LLM-as-Judge Evaluations
Transformer Lab provides an easier way to intergrate the LLM-as-judge suite of metrics by DeepEval to evaluate model outputs across multiple dimensions. Here's an overview of the available metrics:
- Bias: Measures the presence of unfair prejudices or discriminatory content in model outputs
- Toxicity: Evaluates the presence of harmful, offensive, or inappropriate content
- Faithfulness: Assesses how well the output aligns with and stays true to the provided context
- Hallucination: Checks for fabricated or incorrect information not supported by the context
- Answer Relevancy: Measures how well the output addresses the input query
- Contextual Precision: Evaluates the accuracy of information used from the provided context
- Contextual Recall: Assesses how comprehensively the output covers relevant information from the context
- Contextual Relevancy: Measures how well the output relates to and uses the given context
- Custom (GEval): Allows creation of custom evaluation criteria by providing specific evaluation guidelines
Dataset Requirements
To perform these evaluations, you'll need to upload a dataset with the following required columns:
input
: The prompt/query given to the LLMoutput
: The actual response generated by the LLMexpected_output
: The ideal or reference responsecontext
: Supporting context (optional for plugins that don't require it)
Step-by-Step Evaluation Process
1. Download the Plugin
Navigate to the Plugins section and install the DeepEval Evaluations (LLM-as-Judge)
plugin.

2. Create Evaluation Task
Configure your evaluation task with these settings:
a) Basic Configuration
- Provide a name for your evaluation task
- Select the desired evaluation metrics from the Tasks tab
b) Plugin Configuration
- Choose a judge model (select 'local' to use Transformer Lab's local model)
- Set the sample fraction for evaluation
- For GEval tasks:
- Specify the Criteria Name and Description
- Choose between context-dependent or context-independent evaluation
- Select your evaluation dataset

3. Run the Evaluation
Click the Queue button to start the evaluation process.
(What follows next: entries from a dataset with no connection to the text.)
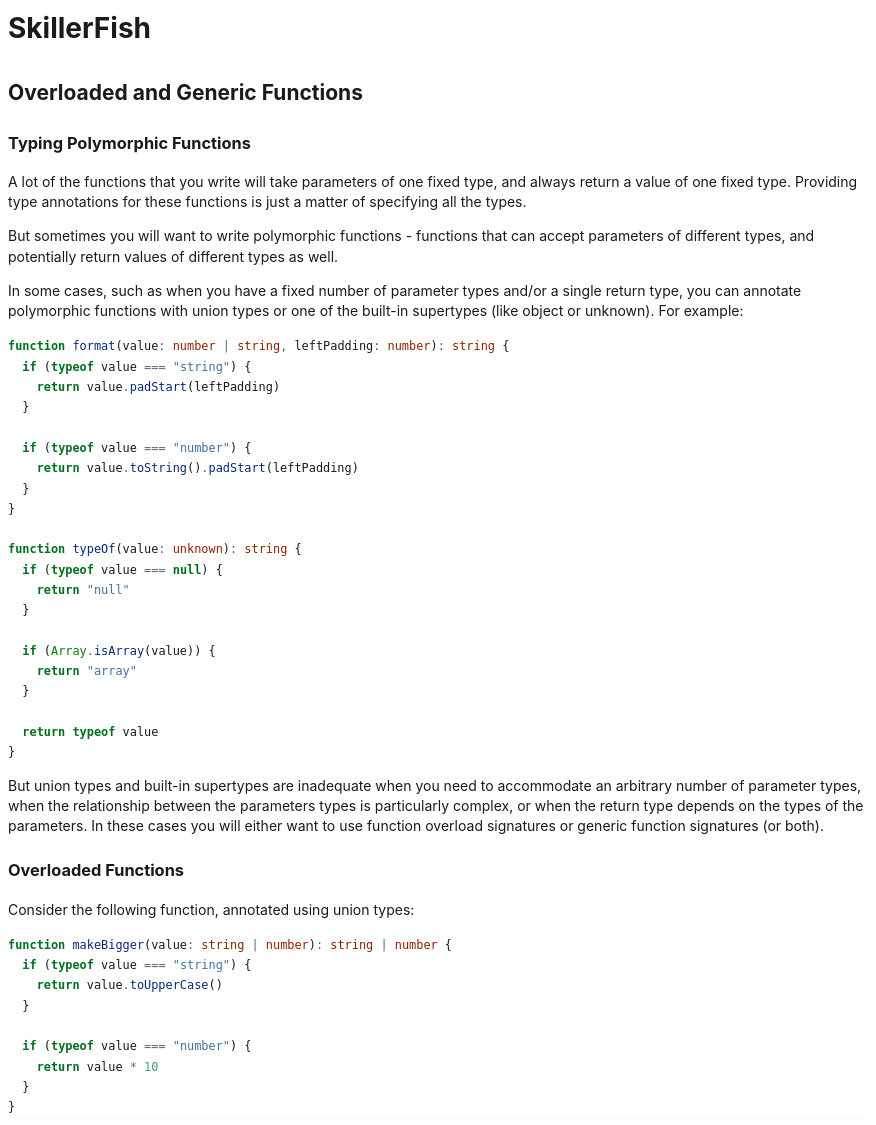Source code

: # SkillerFish

## Overloaded and Generic Functions

### Typing Polymorphic Functions

A lot of the functions that you write will take parameters of one fixed type, and always return a value of one fixed type. Providing type annotations for these functions is just a matter of specifying all the types.

But sometimes you will want to write polymorphic functions - functions that can accept parameters of different types, and potentially return values of different types as well.

In some cases, such as when you have a fixed number of parameter types and/or a single return type, you can annotate polymorphic functions with union types or one of the built-in supertypes (like object or unknown). For example:

```ts
function format(value: number | string, leftPadding: number): string {
  if (typeof value === "string") {
    return value.padStart(leftPadding)
  }

  if (typeof value === "number") {
    return value.toString().padStart(leftPadding)
  }
}

function typeOf(value: unknown): string {
  if (typeof value === null) {
    return "null"
  }

  if (Array.isArray(value)) {
    return "array"
  }

  return typeof value
}
```

But union types and built-in supertypes are inadequate when you need to accommodate an arbitrary number of parameter types, when the relationship between the parameters types is particularly complex, or when the return type depends on the types of the parameters. In these cases you will either want to use function overload signatures or generic function signatures (or both).

### Overloaded Functions

Consider the following function, annotated using union types:

```ts
function makeBigger(value: string | number): string | number {
  if (typeof value === "string") {
    return value.toUpperCase()
  }

  if (typeof value === "number") {
    return value * 10
  }
}
```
Monitor progress through the View Output option.

4. Review Results
After completion, you can:
- View the evaluation scores directly in the interface
- Access the Detailed Report for in-depth analysis
- Download the complete evaluation report

Note: You can now create custom evaluation metrics using GEval by providing custom evaluation metrics' description and the Judge LLM would use that to formulate and score based on your description and provide a score and reason for the same.